|Title||Nonlinear multigrid methods for the numerical simulation of coupled systems|
|Participants||Thomas Gerstner Michael Griebel|
This work was part of the project B7 "Surface flow in the continental crust:
Mechanisms of infiltration and interactions" within the collaborate research
center SFB 350
"Interactions between and Modelling of Continental Geosystems".
The main point of interest of this project is the modelling and numerical simulation of mechanisms of infiltration and interaction of surface flow in the continental crust. Starting point is a system of differential equations coupling the unknowns matrix-translation, velocity, temperature and concentration. It describes the two dimensional physical processes in saturated porous media.
The model has to be extended to cover also the case of flow near the surface. Therefore the Darcy law which models the fluid-matrix coupling has to be substituted by the Richardson law in order to allow unsaturated flow, as it appears in regions near the surface. Special attention is given to the influence of the temperature on the matrix-fluid coupling in the unsaturated regions, the draining of the soil, the irreversible local increasing of permeability due to thermical changes and the expansion of the soil in dependence from the local moisture percentage. Systematic studies of the nonlinear physical interplay of the components matrix, fluid and temperature in the unsaturated regions have to be carried out. Another aim of the project is the reproduction and analysis of experimentally verified test problems.

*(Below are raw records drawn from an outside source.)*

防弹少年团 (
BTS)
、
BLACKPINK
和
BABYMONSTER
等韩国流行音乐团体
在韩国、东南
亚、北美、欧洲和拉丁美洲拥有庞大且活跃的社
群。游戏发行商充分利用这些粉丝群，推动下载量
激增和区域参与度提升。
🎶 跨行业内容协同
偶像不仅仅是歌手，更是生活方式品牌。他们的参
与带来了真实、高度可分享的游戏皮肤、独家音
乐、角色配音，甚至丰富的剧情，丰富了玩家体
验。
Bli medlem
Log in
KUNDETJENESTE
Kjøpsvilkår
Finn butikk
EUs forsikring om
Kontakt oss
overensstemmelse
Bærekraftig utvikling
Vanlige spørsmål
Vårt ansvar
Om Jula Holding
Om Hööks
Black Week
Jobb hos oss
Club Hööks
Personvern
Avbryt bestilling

Moreover, the numerical model has to be extended to three dimensions - resulting in huge storage and computing time requirements. After linearisation the equations of the model are solved efficiently by the use of multilevel methods. Especially robust multilevel methods - utilizing for example matrix dependent prolongations, ILU smoothers and algebraic coarsening (AMG-methods) - have to be used. A further increase of the efficiency is due to parallelization. The plan is to implement a domain decomposition method together with a multilevel solver on each subdomain on a cluster of workstations. The study of the interplay between the connections of system variables, linearization and multilevel solver for the overall complexity of the numerical method is of special interest. It is intended to develop and to use specially adapted nonlinear multilevel methods.
Numerical solution of the Richards equation. Shown is a ca. 10m x 10m x 10m
earth cube. It contains of four types of soil with different porosities and
conductivities. Initial conditions a hydrostatic. On part of the surface
there is constant precipitation. Shown are the different soils as well as
transparent isosurfaces and a color encoded slice of the pressure over a
period of 30 days
The computations have been done with PDELIB.